**EXERCISE DESCRIPTION**
Reproduce each of the following items word for word, omitting the pictures from your answer.

Entries drawn from a collection

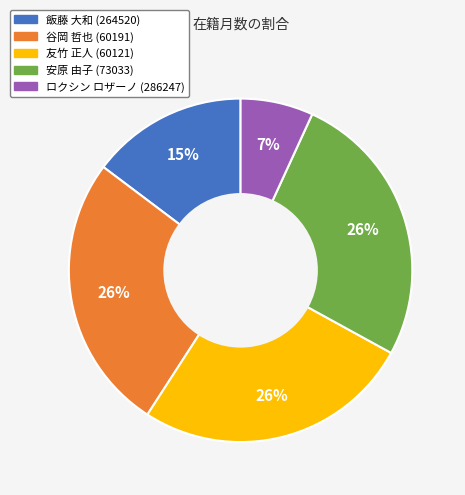

To the nearest percent, what is the difference between the largest and smallest slice percentages?

19%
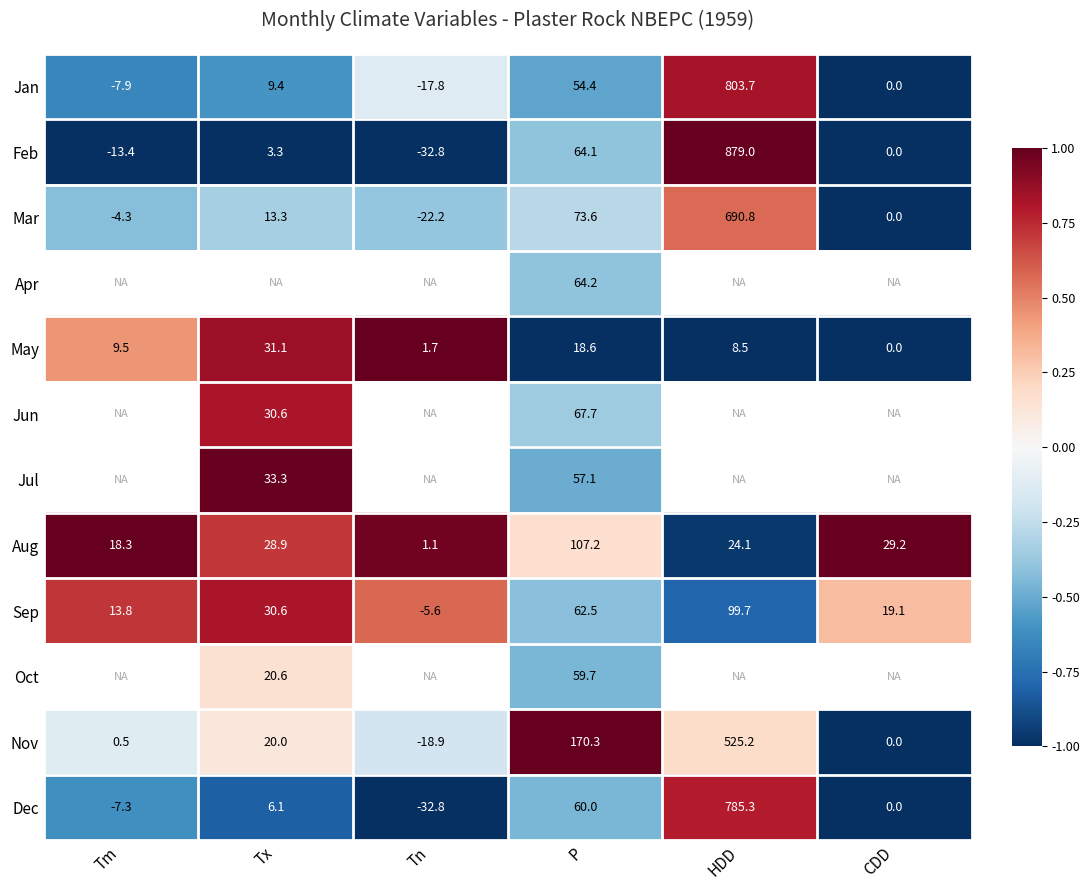

Where is Mar nearest to the value 334?

P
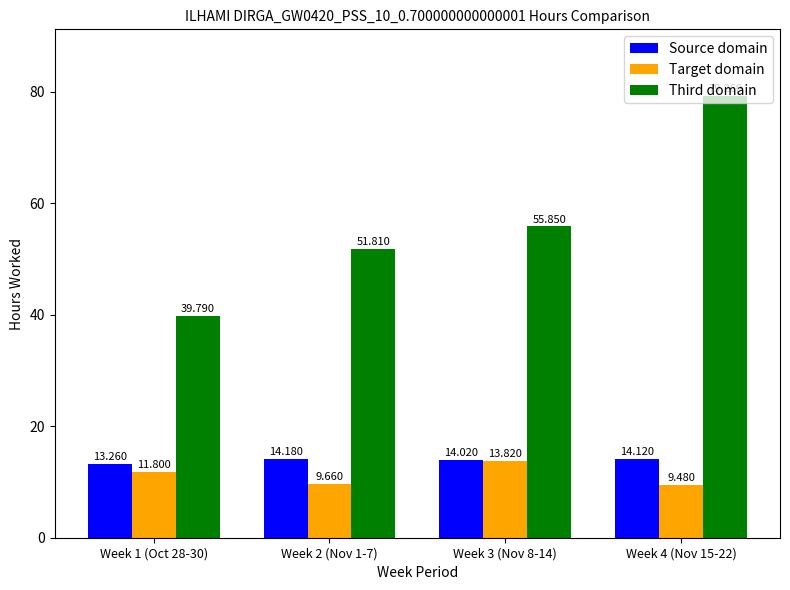

What is the difference between the second highest and minimum values in the Third domain series?

16.1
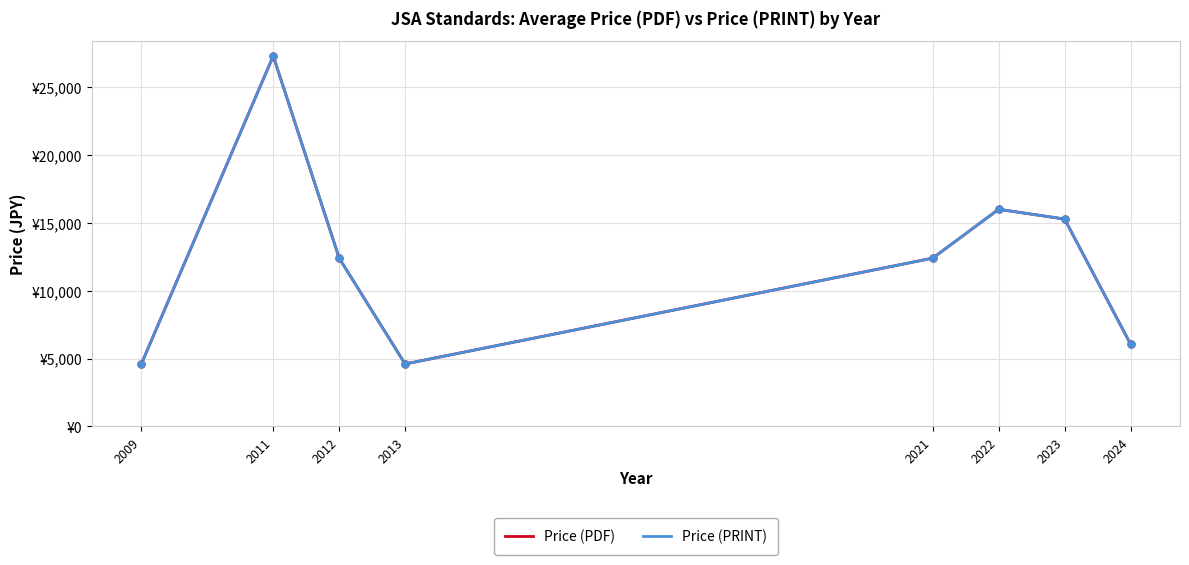

Is this an area chart (filled region under the line)?

No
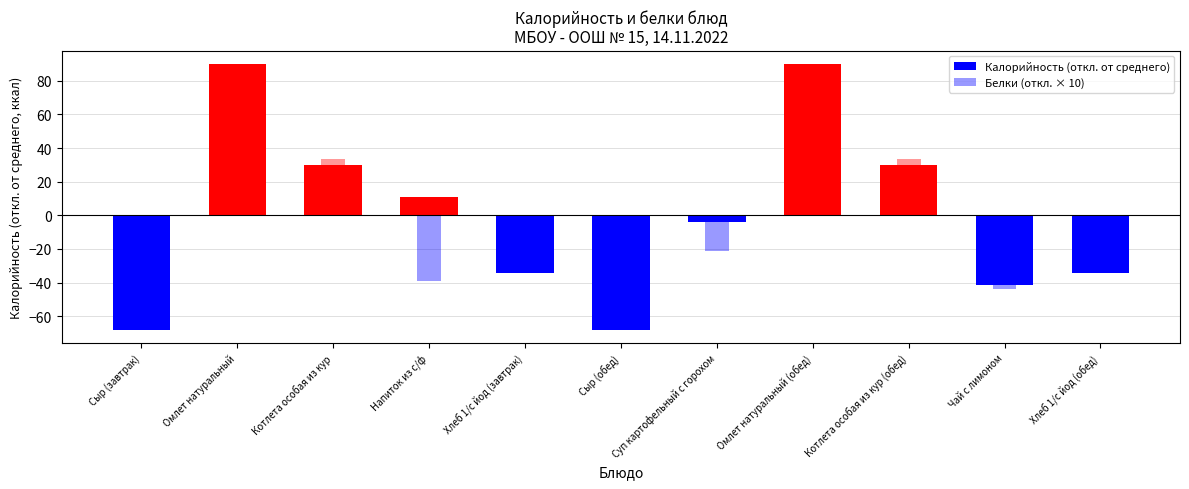

At which category does the chart reach its minimum across all series?

Сыр (завтрак)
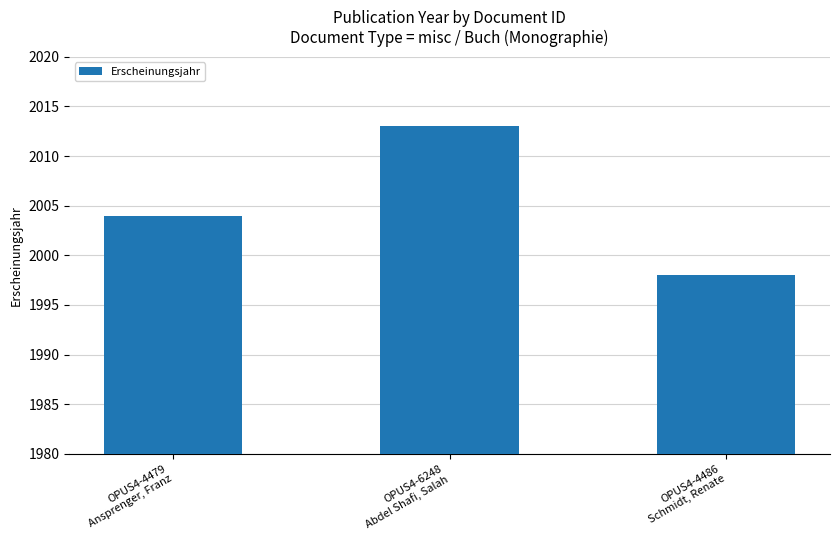

Read the value at OPUS4-4479
Ansprenger, Franz, to the nearest 5.

2005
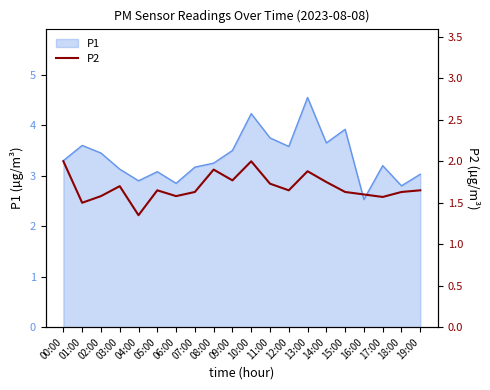

The value of P1 at 07:00 is 3.2. True or false?

True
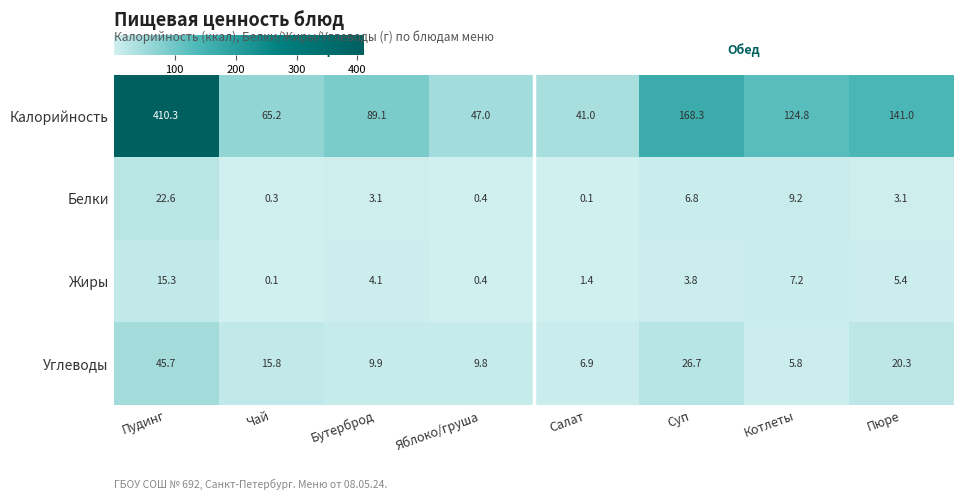

At which category is the sum across all series the highest?

Пудинг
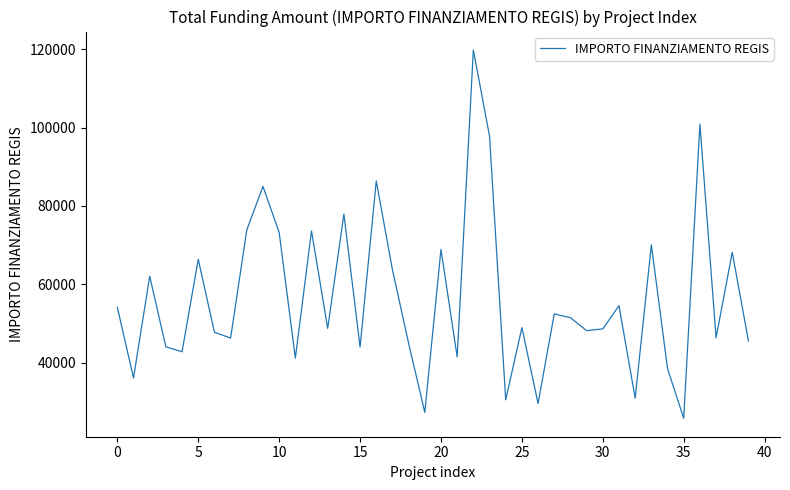

What is the smallest value displayed?

25842.4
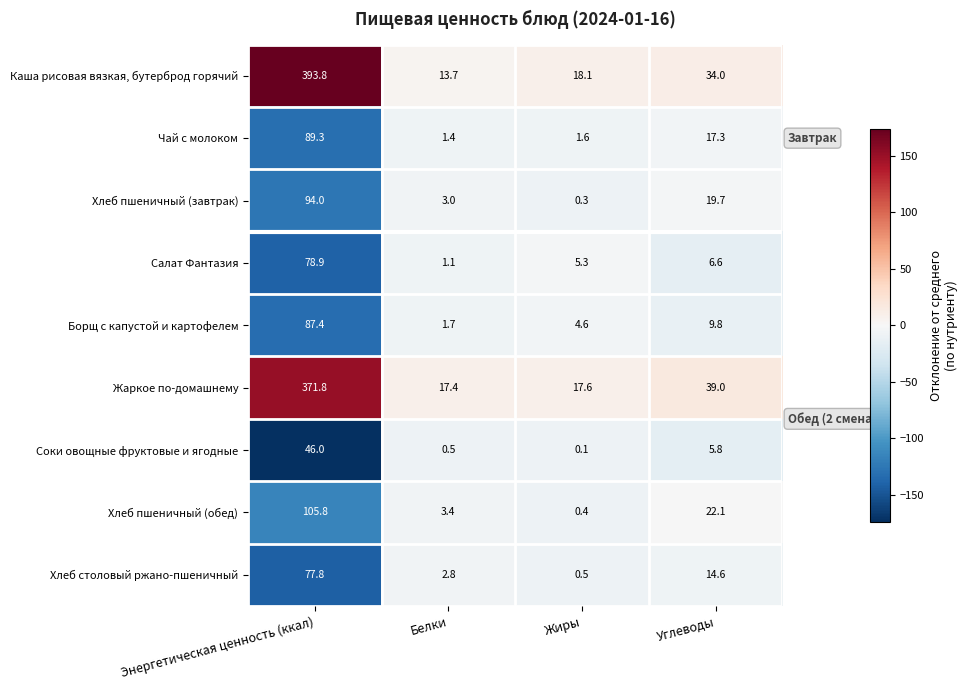

What is the total value across all series at Энергетическая ценность (ккал)?

1344.8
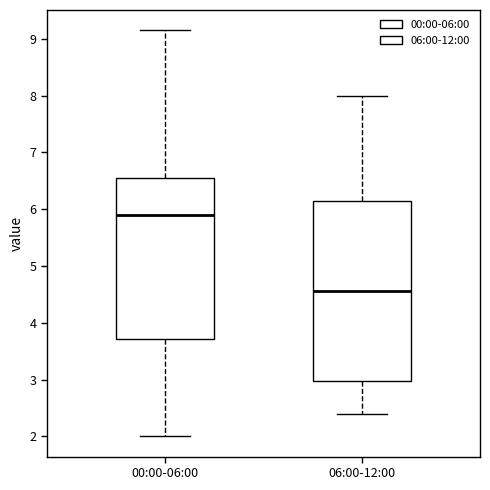

Reading left to right, read every box against the y-axis: the position of its median line, the range the box covers, and the ends of its whiskers. The values are not printed on the chart, so give them approximately, as read against the axis.

00:00-06:00: median 5.9, box 3.7 to 6.6, whiskers 2.0 to 9.2
06:00-12:00: median 4.6, box 3.0 to 6.2, whiskers 2.4 to 8.0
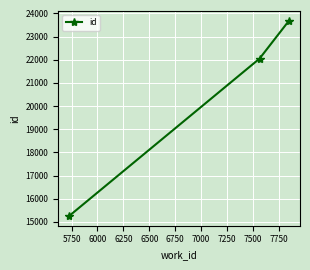

What is the value of the 1st point from the left?

15260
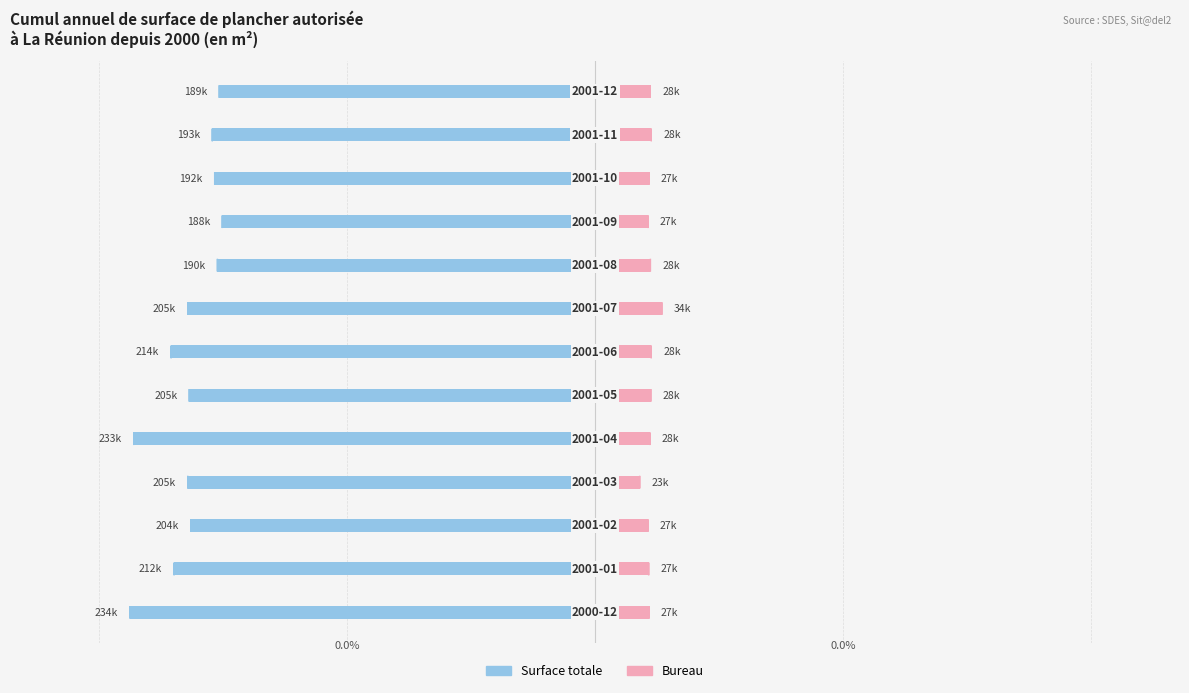

Reading right to left, extract all data points from this chart.

Surface totale: 12=-189460	11=-192990	10=-191790	9=-187950	8=-190400	7=-205350	6=-213760	5=-204590	4=-232570	3=-205360	2=-203810	1=-212260	0=-234420
Bureau: 12=27850	11=28380	10=27240	9=26740	8=27930	7=33670	6=28350	5=28110	4=27670	3=22530	2=26640	1=27060	0=27190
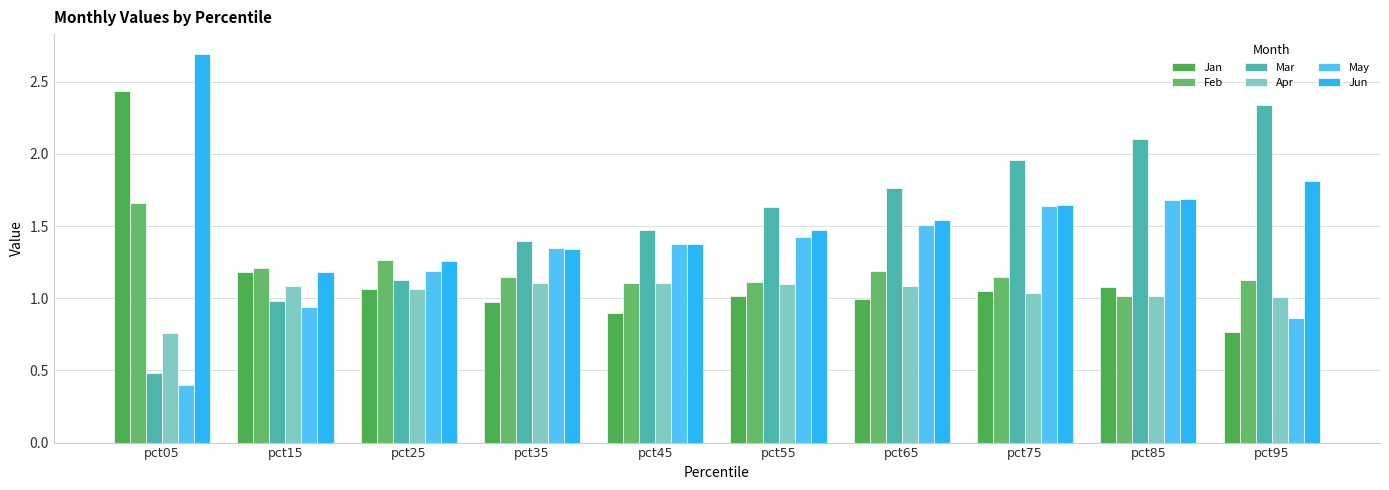

What is the smallest value displayed?

0.4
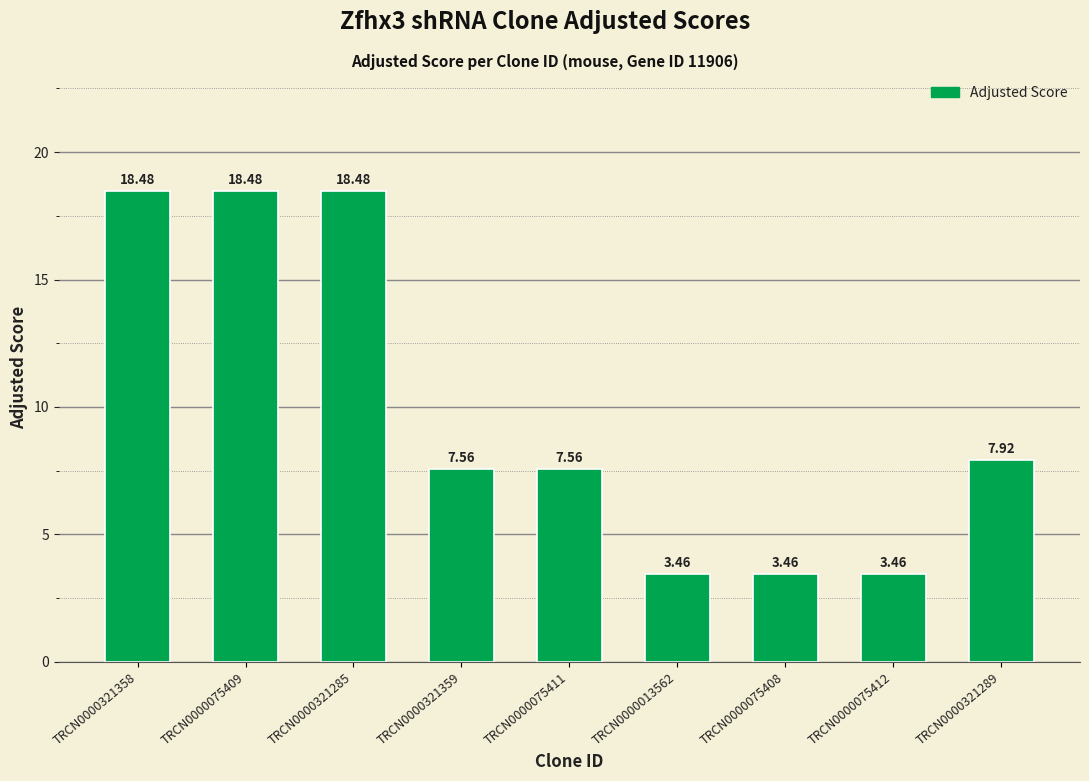

What value does the data have at TRCN0000321358?

18.5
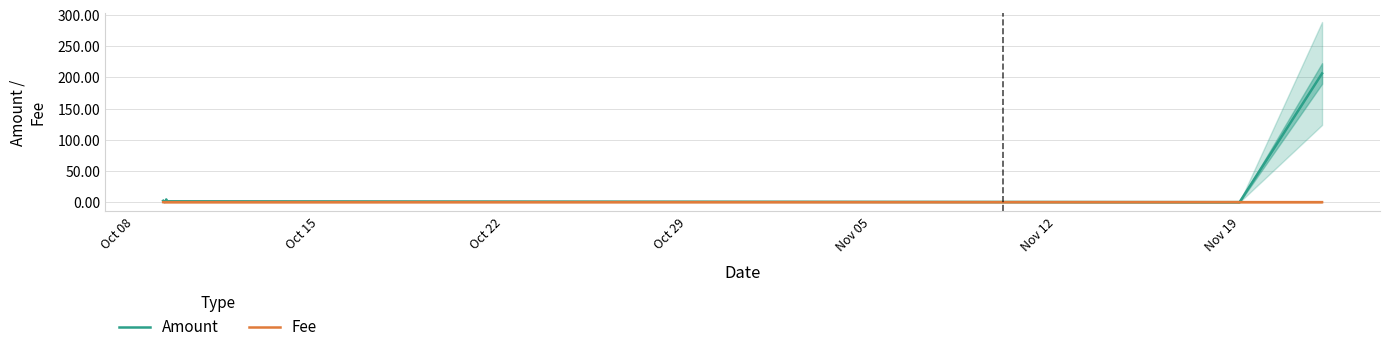

What is the label of the 35th point from the right?

Nov 12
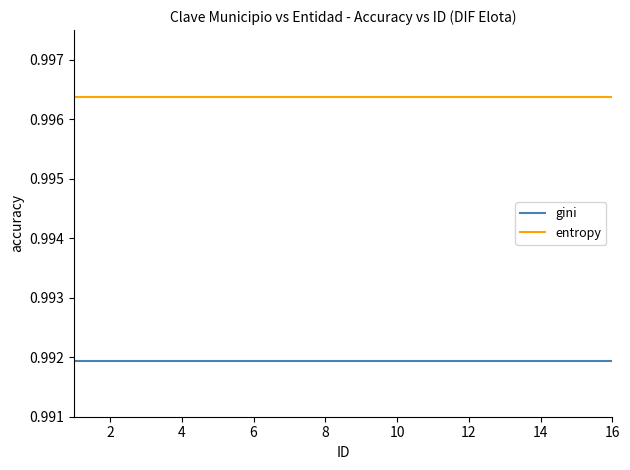

At 14, list the series in order from largest to smallest.

entropy, gini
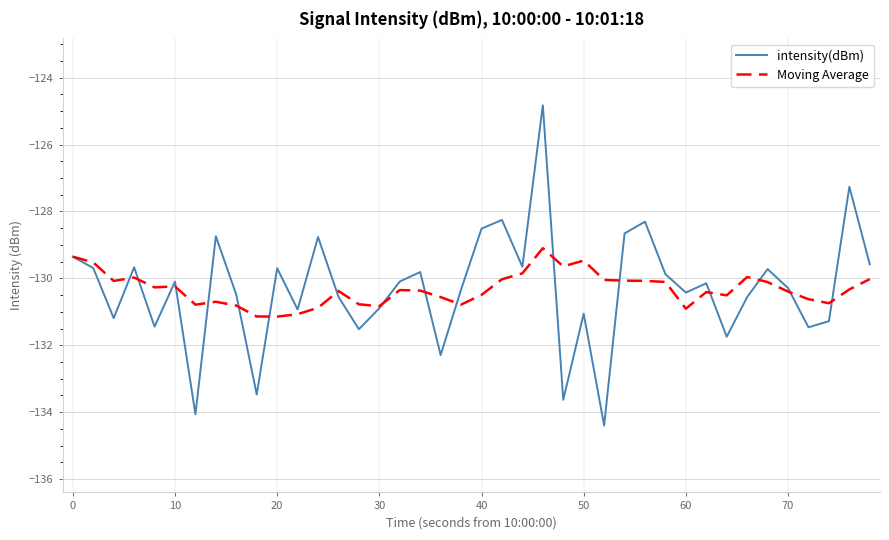

What is the lowest value of the Moving Average series?

-131.1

**FINISHED EXERCISE**
To the nearest percent, what is the difference between the largest and smallest slice percentages?

19%

Where is Mar nearest to the value 334?

P

What is the difference between the second highest and minimum values in the Third domain series?

16.1

Is this an area chart (filled region under the line)?

No

At which category does the chart reach its minimum across all series?

Сыр (завтрак)

Read the value at OPUS4-4479
Ansprenger, Franz, to the nearest 5.

2005

The value of P1 at 07:00 is 3.2. True or false?

True

At which category is the sum across all series the highest?

Пудинг

What is the smallest value displayed?

25842.4

What is the total value across all series at Энергетическая ценность (ккал)?

1344.8

Reading left to right, read every box against the y-axis: the position of its median line, the range the box covers, and the ends of its whiskers. The values are not printed on the chart, so give them approximately, as read against the axis.

00:00-06:00: median 5.9, box 3.7 to 6.6, whiskers 2.0 to 9.2
06:00-12:00: median 4.6, box 3.0 to 6.2, whiskers 2.4 to 8.0

What is the value of the 1st point from the left?

15260

Reading right to left, extract all data points from this chart.

Surface totale: 12=-189460	11=-192990	10=-191790	9=-187950	8=-190400	7=-205350	6=-213760	5=-204590	4=-232570	3=-205360	2=-203810	1=-212260	0=-234420
Bureau: 12=27850	11=28380	10=27240	9=26740	8=27930	7=33670	6=28350	5=28110	4=27670	3=22530	2=26640	1=27060	0=27190

What is the smallest value displayed?

0.4

What value does the data have at TRCN0000321358?

18.5

What is the label of the 35th point from the right?

Nov 12

At 14, list the series in order from largest to smallest.

entropy, gini

What is the lowest value of the Moving Average series?

-131.1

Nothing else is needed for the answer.